What you have to do — Gather every line of the data below that contains the word "shoulder", and copy each one unchanged.

Supplied data —
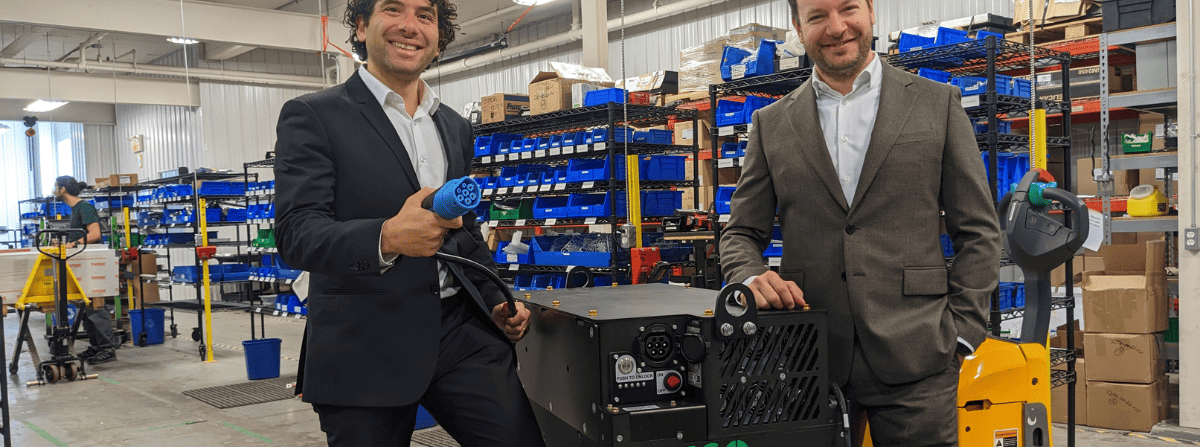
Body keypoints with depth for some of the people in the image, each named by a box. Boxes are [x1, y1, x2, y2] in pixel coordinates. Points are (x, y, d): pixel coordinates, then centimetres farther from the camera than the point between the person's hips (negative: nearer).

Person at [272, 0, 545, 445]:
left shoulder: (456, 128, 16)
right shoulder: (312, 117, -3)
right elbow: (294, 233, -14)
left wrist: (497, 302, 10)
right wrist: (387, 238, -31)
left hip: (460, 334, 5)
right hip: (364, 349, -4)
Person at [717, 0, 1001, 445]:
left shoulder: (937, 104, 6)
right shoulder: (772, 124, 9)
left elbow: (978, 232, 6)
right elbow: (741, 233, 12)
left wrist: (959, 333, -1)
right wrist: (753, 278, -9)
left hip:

Output of the task —
left shoulder: (456, 128, 16)
right shoulder: (312, 117, -3)
left shoulder: (937, 104, 6)
right shoulder: (772, 124, 9)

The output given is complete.